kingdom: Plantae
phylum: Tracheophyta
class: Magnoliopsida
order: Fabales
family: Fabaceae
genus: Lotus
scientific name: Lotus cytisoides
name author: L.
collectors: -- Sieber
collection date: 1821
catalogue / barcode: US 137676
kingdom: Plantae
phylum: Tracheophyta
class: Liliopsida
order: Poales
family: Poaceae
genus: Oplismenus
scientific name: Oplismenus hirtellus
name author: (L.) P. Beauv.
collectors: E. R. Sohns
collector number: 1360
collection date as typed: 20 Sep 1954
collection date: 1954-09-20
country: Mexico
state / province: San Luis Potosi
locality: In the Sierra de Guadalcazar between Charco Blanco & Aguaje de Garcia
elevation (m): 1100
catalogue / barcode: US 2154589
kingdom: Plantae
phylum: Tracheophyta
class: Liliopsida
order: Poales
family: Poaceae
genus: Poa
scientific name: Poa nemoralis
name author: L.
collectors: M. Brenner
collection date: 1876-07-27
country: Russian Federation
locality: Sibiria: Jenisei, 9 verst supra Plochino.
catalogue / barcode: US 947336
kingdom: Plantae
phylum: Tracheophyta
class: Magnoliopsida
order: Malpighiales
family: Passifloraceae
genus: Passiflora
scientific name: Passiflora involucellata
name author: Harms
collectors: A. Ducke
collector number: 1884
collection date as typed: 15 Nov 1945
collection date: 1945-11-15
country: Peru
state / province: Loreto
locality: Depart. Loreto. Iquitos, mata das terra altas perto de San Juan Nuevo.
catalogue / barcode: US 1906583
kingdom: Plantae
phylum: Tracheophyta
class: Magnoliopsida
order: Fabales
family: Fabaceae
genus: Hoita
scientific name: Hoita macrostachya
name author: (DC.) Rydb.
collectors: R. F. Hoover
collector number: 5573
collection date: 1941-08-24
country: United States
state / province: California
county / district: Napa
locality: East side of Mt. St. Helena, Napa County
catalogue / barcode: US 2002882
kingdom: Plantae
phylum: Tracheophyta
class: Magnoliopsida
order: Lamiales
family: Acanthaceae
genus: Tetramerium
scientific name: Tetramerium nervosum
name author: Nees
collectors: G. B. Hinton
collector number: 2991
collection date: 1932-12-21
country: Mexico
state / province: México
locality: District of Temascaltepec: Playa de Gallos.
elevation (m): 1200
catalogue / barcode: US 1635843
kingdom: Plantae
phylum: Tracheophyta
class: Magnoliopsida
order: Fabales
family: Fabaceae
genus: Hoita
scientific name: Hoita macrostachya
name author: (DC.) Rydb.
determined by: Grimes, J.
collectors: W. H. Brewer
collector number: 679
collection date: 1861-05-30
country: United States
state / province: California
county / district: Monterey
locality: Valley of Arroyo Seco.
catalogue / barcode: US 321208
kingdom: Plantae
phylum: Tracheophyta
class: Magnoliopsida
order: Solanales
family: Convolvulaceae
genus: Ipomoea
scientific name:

Your objective
Can you give back only the material starting at its first line and ending at the line containing "collection date as typed: 20 Sep 1954", updated so that "name author" reads "authority" and nothing else changes?

Result of this exercise
kingdom: Plantae
phylum: Tracheophyta
class: Magnoliopsida
order: Fabales
family: Fabaceae
genus: Lotus
scientific name: Lotus cytisoides
authority: L.
collectors: -- Sieber
collection date: 1821
catalogue / barcode: US 137676
kingdom: Plantae
phylum: Tracheophyta
class: Liliopsida
order: Poales
family: Poaceae
genus: Oplismenus
scientific name: Oplismenus hirtellus
authority: (L.) P. Beauv.
collectors: E. R. Sohns
collector number: 1360
collection date as typed: 20 Sep 1954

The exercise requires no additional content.